Even more tantalizing than zapping pimples, perhaps, is the potential to dissolve artery-clogging fat deposits.

"We haven't done the research, but I am interested in the possibilities," Anderson said.

For more than five years, a NASA engineer has experimented with the free-electron laser to create carbon-fiber nanotubes.

Mike W. Smith, an aerospace engineer at NASA Langley Research Center in Hampton, believes they could revolutionize air and space travel.

The fibers — strong, lightweight and good conductors of electricity — hold promise for building airplanes and lunar landers. They also could make good sensors, alerting mechanics, for example, to replace a jet's landing gear.

His problem is one of size.
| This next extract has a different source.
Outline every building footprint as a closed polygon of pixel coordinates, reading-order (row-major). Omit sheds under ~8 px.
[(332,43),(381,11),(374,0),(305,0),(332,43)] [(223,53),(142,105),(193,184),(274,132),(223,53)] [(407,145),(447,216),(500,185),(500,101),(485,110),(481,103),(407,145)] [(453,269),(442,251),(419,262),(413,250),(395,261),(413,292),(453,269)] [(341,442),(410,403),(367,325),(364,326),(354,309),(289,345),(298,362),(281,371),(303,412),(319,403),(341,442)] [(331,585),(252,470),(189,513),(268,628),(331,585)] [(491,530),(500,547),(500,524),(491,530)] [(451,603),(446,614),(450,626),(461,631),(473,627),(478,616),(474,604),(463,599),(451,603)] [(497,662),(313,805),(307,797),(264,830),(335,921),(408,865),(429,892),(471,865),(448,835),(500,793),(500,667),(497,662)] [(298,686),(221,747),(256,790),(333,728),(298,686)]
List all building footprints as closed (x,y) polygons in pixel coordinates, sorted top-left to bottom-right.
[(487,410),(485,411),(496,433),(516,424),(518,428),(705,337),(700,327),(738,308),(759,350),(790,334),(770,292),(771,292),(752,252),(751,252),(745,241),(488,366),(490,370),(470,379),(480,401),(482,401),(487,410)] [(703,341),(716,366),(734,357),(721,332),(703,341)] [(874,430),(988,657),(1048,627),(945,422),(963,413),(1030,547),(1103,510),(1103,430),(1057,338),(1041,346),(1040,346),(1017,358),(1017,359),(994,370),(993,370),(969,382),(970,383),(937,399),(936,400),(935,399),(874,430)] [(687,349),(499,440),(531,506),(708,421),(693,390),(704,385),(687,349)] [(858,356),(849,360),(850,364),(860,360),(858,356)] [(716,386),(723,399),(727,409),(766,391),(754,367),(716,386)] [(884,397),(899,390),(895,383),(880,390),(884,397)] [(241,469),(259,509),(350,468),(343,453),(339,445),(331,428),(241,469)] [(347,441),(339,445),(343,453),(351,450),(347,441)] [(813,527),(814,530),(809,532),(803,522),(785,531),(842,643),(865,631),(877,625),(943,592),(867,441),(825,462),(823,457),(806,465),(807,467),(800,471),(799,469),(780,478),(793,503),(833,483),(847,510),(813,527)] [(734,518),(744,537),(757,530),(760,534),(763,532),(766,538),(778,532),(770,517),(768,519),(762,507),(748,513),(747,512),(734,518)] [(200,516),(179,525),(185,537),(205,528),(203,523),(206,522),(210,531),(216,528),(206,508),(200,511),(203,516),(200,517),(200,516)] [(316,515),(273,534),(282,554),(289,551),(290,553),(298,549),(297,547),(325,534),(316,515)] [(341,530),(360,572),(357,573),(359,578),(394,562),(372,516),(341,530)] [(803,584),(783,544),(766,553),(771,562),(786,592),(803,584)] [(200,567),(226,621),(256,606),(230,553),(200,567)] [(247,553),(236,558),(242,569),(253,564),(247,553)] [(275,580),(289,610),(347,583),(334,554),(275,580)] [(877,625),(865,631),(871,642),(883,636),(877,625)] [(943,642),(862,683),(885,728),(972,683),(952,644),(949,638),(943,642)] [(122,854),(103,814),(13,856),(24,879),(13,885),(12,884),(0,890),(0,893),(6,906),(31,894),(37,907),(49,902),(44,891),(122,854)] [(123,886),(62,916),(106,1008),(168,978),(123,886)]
Shooting the big laser at a target of graphite powder inside a football-size chamber, Smith now can produce a pint full of the sooty microscopic fibers. He needs to fill buckets.

"The primary goal is to make enough" so that manufacturing a product would be affordable, Smith said.

Scientists plan to test the fibers' durability in space next year on a shuttle trip to the international space station.

Smith predicted that commercial products using small amounts of carbon-fiber nanotubes could hit shelves within two years.

The research being done by the Navy, Anderson and Smith just scrapes the surface of the laser's potential, said Neil, of the Jefferson Lab.

As the lab begins to upgrade the laser's power capabilities for a second time, more and more possibilities appear.

It could lead scientists to new cancer treatments or computer microchips able to withstand heat better than standard silicon chips, opening the door for faster, more powerful computers.

The laser might help companies make parts for satellites no bigger than a hockey puck that could be built in three hours — compared with 300 hours today.

"That's $20 million eight times a day," Neil said. "That'll pay for my vacation in Aruba, for sure."